**Input data**:
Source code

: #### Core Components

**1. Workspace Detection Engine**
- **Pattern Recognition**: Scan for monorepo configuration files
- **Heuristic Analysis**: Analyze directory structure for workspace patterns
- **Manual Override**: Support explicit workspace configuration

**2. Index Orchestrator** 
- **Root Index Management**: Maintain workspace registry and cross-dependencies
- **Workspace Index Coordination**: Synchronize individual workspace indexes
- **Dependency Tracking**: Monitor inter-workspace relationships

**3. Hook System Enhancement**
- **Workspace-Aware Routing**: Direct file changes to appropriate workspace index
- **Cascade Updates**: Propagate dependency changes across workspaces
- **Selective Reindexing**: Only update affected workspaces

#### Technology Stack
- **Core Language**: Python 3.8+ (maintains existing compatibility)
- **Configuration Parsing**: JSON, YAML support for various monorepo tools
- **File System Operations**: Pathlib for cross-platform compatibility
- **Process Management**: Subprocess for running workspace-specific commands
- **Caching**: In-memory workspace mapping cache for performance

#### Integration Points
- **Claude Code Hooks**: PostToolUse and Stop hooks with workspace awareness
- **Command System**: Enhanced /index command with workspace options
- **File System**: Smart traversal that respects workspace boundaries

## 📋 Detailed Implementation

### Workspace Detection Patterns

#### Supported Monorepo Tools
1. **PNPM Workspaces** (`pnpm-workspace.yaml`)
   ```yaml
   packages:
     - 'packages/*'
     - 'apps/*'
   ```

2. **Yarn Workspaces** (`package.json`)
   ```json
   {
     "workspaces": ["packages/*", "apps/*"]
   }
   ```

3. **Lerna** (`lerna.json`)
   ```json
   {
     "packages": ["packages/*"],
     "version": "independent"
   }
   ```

**Work order**: What is needed is an exact copy of the lines above, from the one containing "- **Manual Override**: Support" through the one containing "Hook System Enhancement**", with nothing added.

**Problem solution**:
- **Manual Override**: Support explicit workspace configuration

**2. Index Orchestrator** 
- **Root Index Management**: Maintain workspace registry and cross-dependencies
- **Workspace Index Coordination**: Synchronize individual workspace indexes
- **Dependency Tracking**: Monitor inter-workspace relationships

**3. Hook System Enhancement**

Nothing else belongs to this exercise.